Rashed v. State

—In a negligence claim to recover damages for personal injuries, the claimant appeals from an order of the Court of Claims (Mega, J.), dated June 26, 1995, which granted the defendants’ motion for summary judgment dismissing the claim.

Ordered that the order is affirmed, with costs.

The claimant was injured when he was stabbed by an unknown assailant with a knife during a "rap” concert at the York College campus of the City University of New York. "When the State assumes a dual role, acting in both its proprietary and governmental capacities, it is the specific act or omission out of which the injury is claimed to have arisen and the capacity in which that act or failure to act occurred which governs liability, not whethef the agency involved is generally engaged in proprietary activity or is in control of the location where the injury occurred” (Laura O. v State of New York, 202 AD2d 559, 560; see, Weiner v Metropolitan Transp. Auth., 55 NY2d 175, 182).

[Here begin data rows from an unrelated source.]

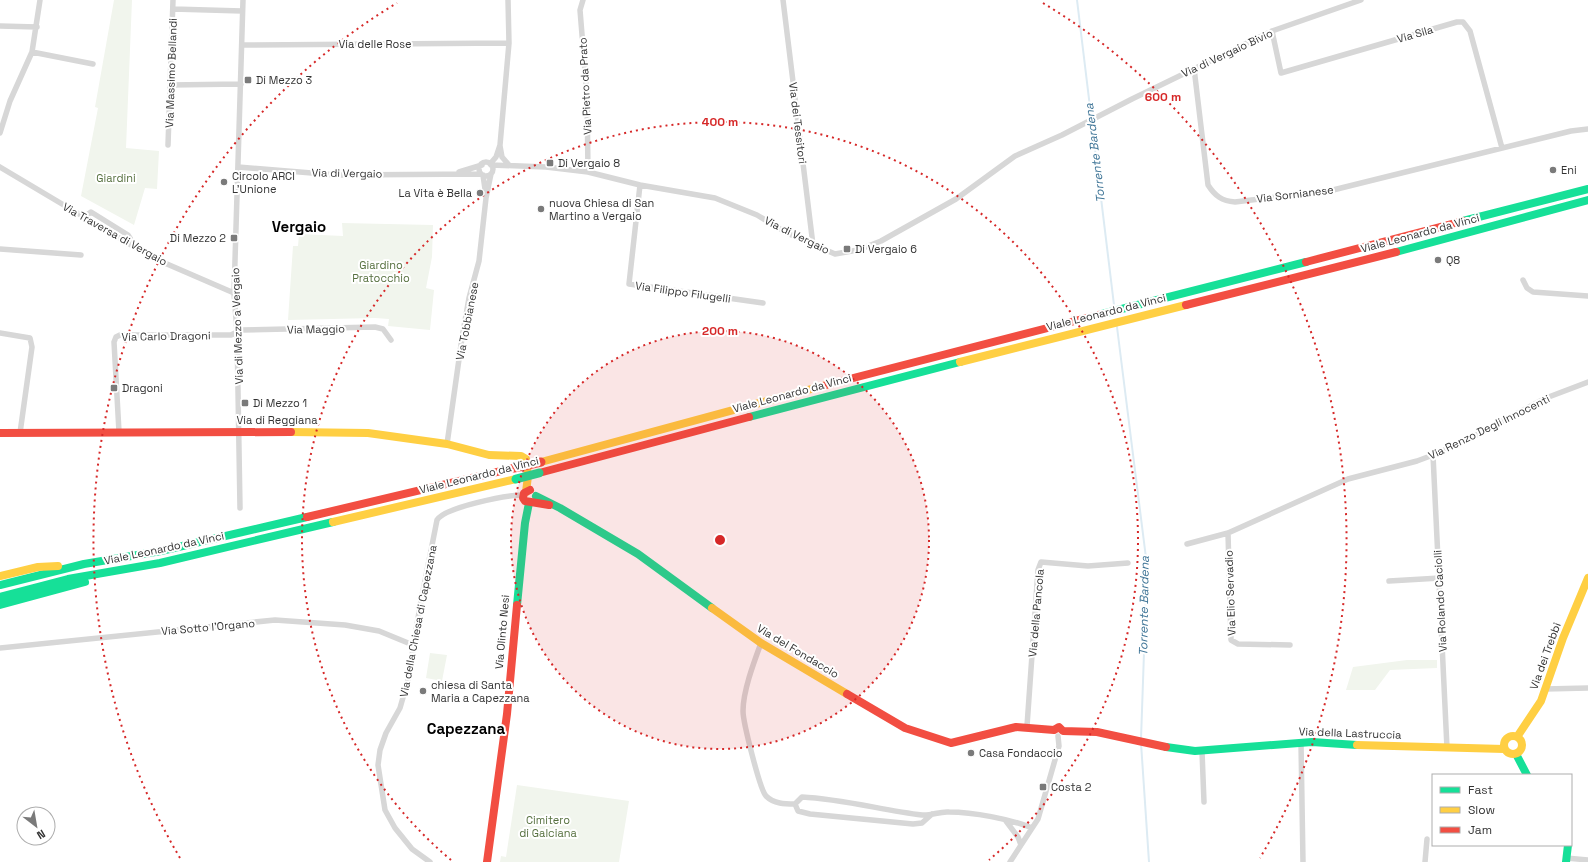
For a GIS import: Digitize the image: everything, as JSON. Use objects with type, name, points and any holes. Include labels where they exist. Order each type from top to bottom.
[{"type":"main road","name":"Viale Leonardo da Vinci","points":[[0,585],[84,564],[161,551],[541,462],[736,408],[1588,189]]},
{"type":"main road","name":"Viale Leonardo da Vinci","points":[[0,597],[68,579],[160,563],[516,479],[864,386],[1414,248],[1588,200]]},
{"type":"main road","name":"Via di Reggiana","points":[[1,433],[368,433],[447,444],[489,455],[524,457],[527,464],[529,497]]},
{"type":"main road","name":"Via del Fondaccio","points":[[529,497],[554,505],[638,554],[761,643],[905,728],[940,740],[951,742],[961,742],[997,730],[1027,726],[1058,732],[1097,732],[1147,742]]},
{"type":"main road","name":"Via Olinto Nesi","points":[[487,862],[507,714],[525,523],[529,497]]},
{"type":"main road","points":[[0,605],[160,563]]},
{"type":"main road","points":[[2,575],[43,566],[84,564]]},
{"type":"main road","name":"Via dei Trebbi","points":[[1517,737],[1541,701],[1563,638],[1588,578]]},
{"type":"main road","points":[[1514,736],[1517,737],[1522,746],[1516,754],[1508,753],[1504,749],[1507,739],[1514,736]]},
{"type":"main road","name":"Via della Lastruccia","points":[[1147,742],[1177,749],[1202,751],[1302,743],[1504,749]]},
{"type":"main road","points":[[1516,754],[1526,774]]},
{"type":"main road","points":[[1566,860],[1568,846]]},
{"type":"street","points":[[0,133],[8,108],[32,52],[40,0]]},
{"type":"street","name":"Via Massimo Bellandi","points":[[168,145],[173,0]]},
{"type":"street","name":"Via di Mezzo a Vergaio","points":[[240,508],[237,332],[234,293],[243,0]]},
{"type":"street","points":[[491,174],[493,170],[491,165],[496,157],[500,145],[509,43],[508,0]]},
{"type":"street","name":"Via Pietro da Prato","points":[[583,0],[580,10],[587,96],[588,172]]},
{"type":"street","name":"Via dei Tessitori","points":[[782,0],[814,246]]},
{"type":"street","name":"Via di Vergaio Bivio","points":[[1098,116],[1272,31],[1349,1],[1361,0]]},
{"type":"street","points":[[173,9],[242,11]]},
{"type":"street","name":"Via Sila","points":[[1272,31],[1281,73],[1457,22],[1463,22],[1470,31],[1502,148]]},
{"type":"street","points":[[0,26],[37,27]]},
{"type":"street","name":"Via delle Rose","points":[[242,45],[509,43]]},
{"type":"street","points":[[32,52],[93,64]]},
{"type":"street","name":"Via Sornianese","points":[[1194,68],[1208,185],[1214,195],[1225,201],[1235,202],[1333,190],[1571,131],[1588,129]]},
{"type":"street","points":[[170,85],[241,84]]},
{"type":"street","name":"Via di Vergaio","points":[[457,173],[486,163],[491,165],[509,165],[588,172],[640,186],[721,200],[757,215],[787,233],[835,254],[858,250],[881,242],[956,199],[1015,156],[1098,116]]},
{"type":"street","points":[[500,145],[502,157],[509,165]]},
{"type":"street","points":[[482,165],[480,169],[482,174]]},
{"type":"street","name":"Via Traversa di Vergaio","points":[[0,167],[136,248],[167,264],[234,293]]},
{"type":"street","name":"Via di Vergaio","points":[[238,167],[336,175],[457,173],[491,174]]},
{"type":"street","name":"Via Tobbianese","points":[[482,174],[486,198]]},
{"type":"street","name":"Via Tobbianese","points":[[447,444],[462,338],[469,298],[479,261],[486,198],[491,174]]},
{"type":"street","name":"Via Filippo Filugelli","points":[[640,186],[629,284],[763,303]]},
{"type":"street","points":[[0,249],[81,255]]},
{"type":"street","points":[[1524,280],[1527,288],[1533,292],[1588,296]]},
{"type":"street","name":"Via Maggio","points":[[237,332],[241,330],[375,327],[383,329],[391,340]]},
{"type":"street","name":"Via Carlo Dragoni","points":[[119,432],[114,342],[116,337],[231,335],[237,332]]},
{"type":"street","points":[[0,333],[30,338],[32,347],[20,433]]},
{"type":"street","name":"Via Renzo Degli Innocenti","points":[[1187,544],[1228,533],[1348,479],[1418,461],[1433,455],[1463,442],[1546,398],[1588,382]]},
{"type":"street","name":"Via Rolando Caciolli","points":[[1433,455],[1447,748]]},
{"type":"street","name":"Via della Chiesa di Capezzana","points":[[430,862],[412,850],[395,828],[385,810],[378,765],[380,750],[386,733],[400,708],[408,680],[413,645],[437,520],[440,516],[457,508],[495,499],[529,497]]},
{"type":"street","name":"Via Elio Servadio","points":[[1228,533],[1231,640],[1238,644],[1290,645]]},
{"type":"street","name":"Via della Pancola","points":[[1027,726],[1038,570],[1042,562],[1088,566],[1128,563]]},
{"type":"street","points":[[1389,581],[1440,578]]},
{"type":"street","name":"Via Sotto l'Organo","points":[[0,648],[275,620],[345,625],[379,631],[413,645]]},
{"type":"street","points":[[761,643],[743,711],[745,724],[762,791],[773,802],[795,804]]},
{"type":"street","points":[[1545,689],[1588,688]]},
{"type":"street","points":[[1010,862],[1038,819],[1059,746],[1058,732]]},
{"type":"street","points":[[1302,743],[1303,862]]},
{"type":"street","points":[[1202,751],[1204,802]]},
{"type":"street","points":[[795,804],[802,797],[917,814],[955,812],[1006,820],[1032,828]]},
{"type":"street","points":[[795,804],[798,811],[810,814],[913,824],[922,823],[932,814]]},
{"type":"street","points":[[913,824],[918,818],[917,814]]},
{"type":"street","points":[[1006,820],[1018,837],[1021,845]]},
{"type":"street","points":[[1425,862],[1427,839]]},
{"type":"street","points":[[1566,860],[1588,860]]},
{"type":"green space","name":"Giardini","points":[[114,0],[132,0],[126,148],[159,151],[157,189],[145,188],[134,225],[81,196],[98,108],[95,107]]},
{"type":"green space","name":"Giardino Pratocchio","points":[[342,223],[433,225],[432,257],[426,288],[434,290],[430,330],[388,326],[389,319],[375,318],[288,320],[293,246],[298,246],[299,234],[343,236]]},
{"type":"green space","points":[[430,653],[447,655],[442,681],[426,678]]},
{"type":"green space","points":[[1407,660],[1437,660],[1437,668],[1390,670],[1375,690],[1346,690],[1353,667]]},
{"type":"green space","name":"Cimitero di Galciana","points":[[517,785],[629,801],[619,862],[500,862],[501,856],[506,857]]},
{"type":"waterway","name":"Torrente Bardena","points":[[1077,0],[1114,305]]},
{"type":"waterway","name":"Torrente Bardena","points":[[1117,327],[1147,566],[1141,739]]},
{"type":"waterway","name":"Torrente Bardena","points":[[1141,743],[1149,862]]},
{"type":"traffic: fast","points":[[1463,221],[1588,189]]},
{"type":"traffic: fast","points":[[1396,252],[1588,200]]},
{"type":"traffic: fast","points":[[1102,314],[1306,262]]},
{"type":"traffic: fast","points":[[749,417],[960,362]]},
{"type":"traffic: fast","points":[[516,479],[539,473]]},
{"type":"traffic: fast","points":[[536,496],[560,508],[638,554],[712,608]]},
{"type":"traffic: fast","points":[[517,605],[525,523],[529,503]]},
{"type":"traffic: fast","points":[[0,585],[84,564],[161,551],[307,517]]},
{"type":"traffic: fast","points":[[0,597],[68,579],[160,563],[333,522]]},
{"type":"traffic: fast","points":[[0,605],[85,582]]},
{"type":"traffic: fast","points":[[1166,747],[1195,751],[1312,742],[1357,745]]},
{"type":"traffic: fast","points":[[1516,754],[1526,774]]},
{"type":"traffic: fast","points":[[1566,862],[1568,846]]},
{"type":"traffic: slow","points":[[960,362],[1186,305]]},
{"type":"traffic: slow","points":[[541,462],[826,385]]},
{"type":"traffic: slow","points":[[291,432],[368,433],[447,444],[489,455],[521,456],[526,459],[528,476],[526,492]]},
{"type":"traffic: slow","points":[[333,522],[516,479]]},
{"type":"traffic: slow","points":[[0,576],[38,567],[58,566]]},
{"type":"traffic: slow","points":[[1517,737],[1541,701],[1563,638],[1588,578]]},
{"type":"traffic: slow","points":[[712,608],[761,643],[847,694]]},
{"type":"traffic: slow","points":[[1513,736],[1519,739],[1522,745],[1519,751],[1513,754],[1507,751],[1504,745],[1507,739],[1513,736]]},
{"type":"traffic: slow","points":[[1357,745],[1504,749]]},
{"type":"traffic: jam","points":[[1306,262],[1463,221]]},
{"type":"traffic: jam","points":[[1186,305],[1396,252]]},
{"type":"traffic: jam","points":[[826,385],[1102,314]]},
{"type":"traffic: jam","points":[[539,473],[749,417]]},
{"type":"traffic: jam","points":[[0,433],[291,432]]},
{"type":"traffic: jam","points":[[514,468],[541,462]]},
{"type":"traffic: jam","points":[[307,517],[514,468]]},
{"type":"traffic: jam","points":[[530,490],[524,493],[523,498],[525,501],[549,505]]},
{"type":"traffic: jam","points":[[487,862],[507,714],[517,605]]},
{"type":"traffic: jam","points":[[847,694],[905,728],[951,743],[1016,727],[1054,730],[1059,727],[1063,731],[1097,732],[1166,747]]},
{"type":"place","name":"Di Mezzo 3","points":[[248,80]]},
{"type":"place","name":"Di Vergaio 8","points":[[550,163]]},
{"type":"place","name":"Eni","points":[[1553,170]]},
{"type":"place","name":"Circolo ARCI L'Unione","points":[[224,182]]},
{"type":"place","name":"La Vita è Bella","points":[[480,193]]},
{"type":"place","name":"nuova Chiesa di San Martino a Vergaio","points":[[541,209]]},
{"type":"place","name":"Di Mezzo 2","points":[[234,238]]},
{"type":"place","name":"Di Vergaio 6","points":[[847,249]]},
{"type":"place","name":"Q8","points":[[1438,260]]},
{"type":"place","name":"Dragoni","points":[[114,388]]},
{"type":"place","name":"Di Mezzo 1","points":[[245,403]]},
{"type":"place","name":"chiesa di Santa Maria a Capezzana","points":[[423,691]]},
{"type":"place","name":"Casa Fondaccio","points":[[971,753]]},
{"type":"place","name":"Costa 2","points":[[1043,787]]},
{"type":"district","name":"Vergaio","points":[[299,226]]},
{"type":"district","name":"Capezzana","points":[[466,728]]}]
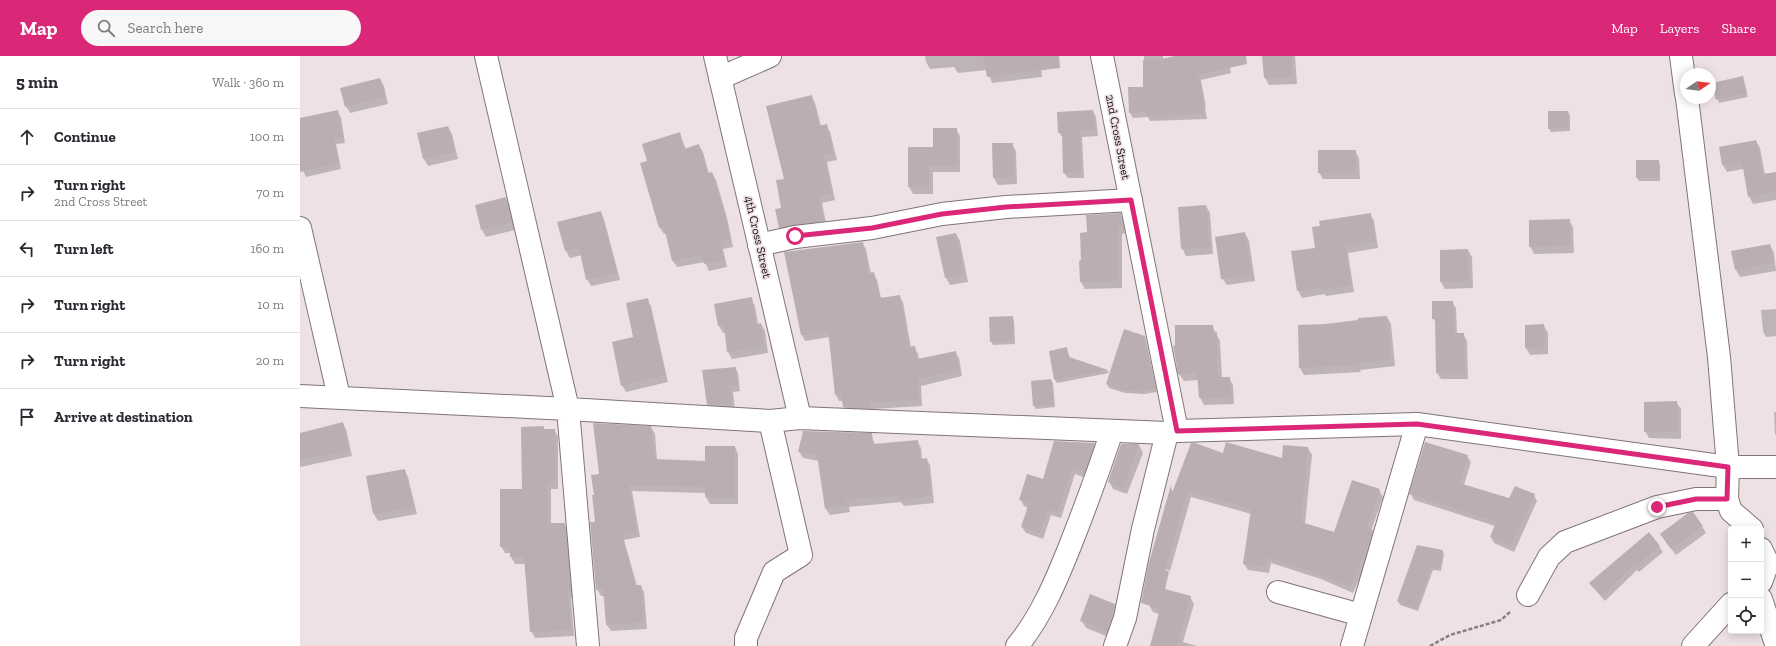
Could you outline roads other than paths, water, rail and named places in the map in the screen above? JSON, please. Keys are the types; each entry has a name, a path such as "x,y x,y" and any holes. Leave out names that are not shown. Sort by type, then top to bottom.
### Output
{"street":[{"path":"486,56 568,409 588,646"},
{"name":"4th Cross Street","path":"715,56 800,418"},
{"path":"720,78 770,56"},
{"name":"2nd Cross Street","path":"1102,56 1131,200 1172,432"},
{"path":"1681,56 1683,68"},
{"path":"1687,104 1719,357 1728,467 1727,499 1731,511 1748,526"},
{"path":"760,245 795,236 872,228 942,214 1006,207 1131,200"},
{"path":"300,228 339,397"},
{"path":"300,396 568,409 770,421 800,418 1112,431 1172,432 1417,424 1728,467 1776,467"},
{"path":"746,646 746,638 774,572 801,555 770,421"},
{"path":"1352,646 1417,424"},
{"path":"1017,646 1032,628 1056,581 1089,499 1112,431"},
{"path":"1115,646 1125,618 1143,529 1172,432"},
{"path":"1528,595 1549,557 1565,542 1657,507 1696,499 1727,499"},
{"path":"1278,592 1361,615"},
{"path":"1693,646 1728,607"},
{"path":"1764,608 1776,644"}]}
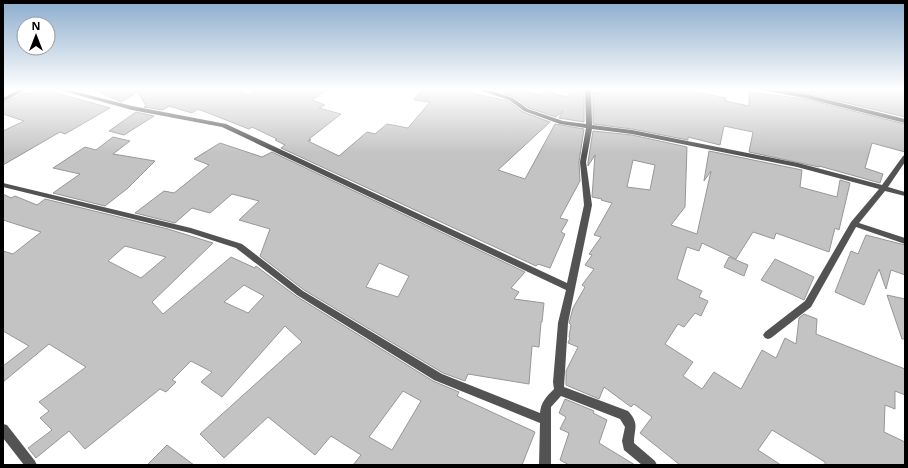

In the present case, the record supports a finding that the State was acting in its governmental capacity, since the campus security personnel engaged in certain security measures, to which all members of the general public were subjected before they could enter the campus facility for the concert. The purpose of the security measures, which included requiring all members of the public to pass through a metal detector and be subjected to a "pat down”, was to prevent individuals from entering the facility with weapons.

Since the specific failure to act of which the State is accused is the failure to provide adequate security for the claimant while in the campus facility, a governmental function, no li*395ability arises from the performance of such a function absent a showing of a special duty of protection (see, Bonner v City of New York, 73 NY2d 930, 932; see also, Marilyn S. v City of New York, 73 NY2d 910, affg 134 AD2d 583, 585 for reasons stated at App Div; Vitale v City of New York, 60 NY2d 861; Laura O. v State of New York, supra, 202 AD2d, at 560). There is no evidence in the record that the State owed the claimant a special duty of protection upon which he relied. Thus, the record fails to establish any legal basis for judgment in the claimant’s favor.

The claimant’s remaining contention is without merit. Joy, J. P., Altman, Friedmann and Krausman, JJ., concur.